Hey Matt, thanks for your feedback. I don’t specifically about your setup, but I’m wondering if a KM macro mapped to BTT command could clear the variable. Can you send me a video of what you’re trying to do?
Bakari – thanks for your response. I apologize for not making it back to your site before now. I did discover the “Accept Default” command essentially performed the task I needed. But now I have a new conundrum – in Naturally Speaking, I am able to map the “Next Field” command to a button on my Philips LFH3500. The Mac version, with Philips SpeechControl program, does not allow this, to my knowledge.
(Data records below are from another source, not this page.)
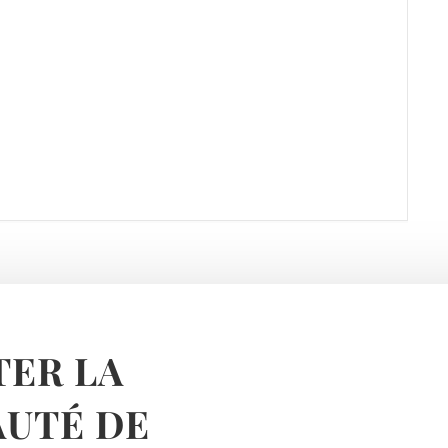
ER LA
UTÉ DE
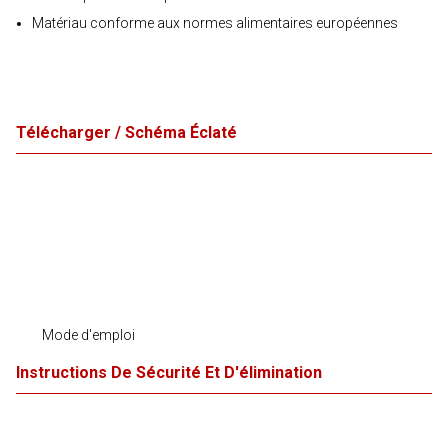
Matériau conforme aux normes alimentaires européennes
Télécharger / Schéma Éclaté
Mode d'emploi
Instructions De Sécurité Et D'élimination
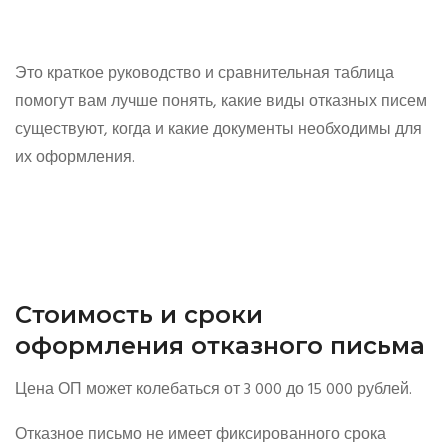
Это краткое руководство и сравнительная таблица
помогут вам лучше понять, какие виды отказных писем
существуют, когда и какие документы необходимы для
их оформления.
Стоимость и сроки
оформления отказного письма
Цена ОП может колебаться от 3 000 до 15 000 рублей.
Отказное письмо не имеет фиксированного срока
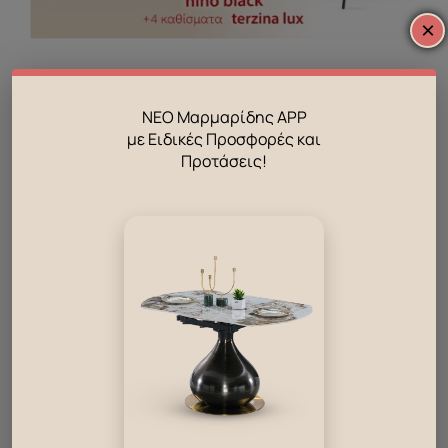
×
Σετ τραπέζι δείπνου Nino black & 4
ΝΕΟ Μαρμαρίδης APP
καθίσματα Terzina Lux
με Ειδικές Προσφορές και
Προτάσεις!
Ετοιμοπαράδοτο
590.00
€
Αλλαγές
στο σπίτι;
πλάνο δόσεων
ΜΑΡΜΑΡΙΔΗΣ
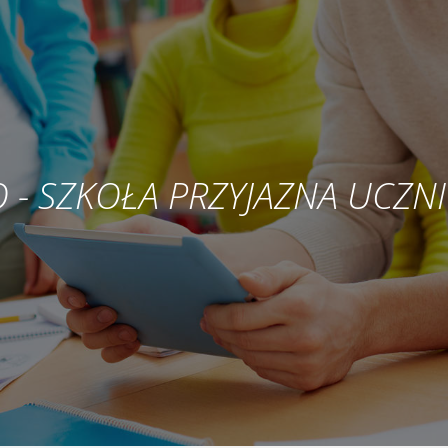
LO - SZKOŁA PRZYJAZNA UCZN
Unfortunately the mappable commands are a far smaller group. Is their a way to circumvent this? Clicking the button is an even more efficient way of moving through a macro/template than speaking “Next Field” with every step. Thanks in advance!!!
Hi Matt, I’m not familiar with the Philips SpeechControl program. Are you asking me about that program, or are you asking me about how to use BTT with the program?
If you’ve had a chance to look at Dragon for Mac V.6 and Siri in Sierra, do you have any thoughts?
Hi Tony, I wrote an article about DD and Siri, which I need to update. But basically I still use DD because I find it better for writing dictation and custom voice commands. DD is not always stable for some users, especially after a new macOS update. With last version upgrade, it took Nuance months to get the application working again, and they always charge for major “upgrade”. Over all its now pretty stable, but it does take time to learn. Let me know if you have any more questions.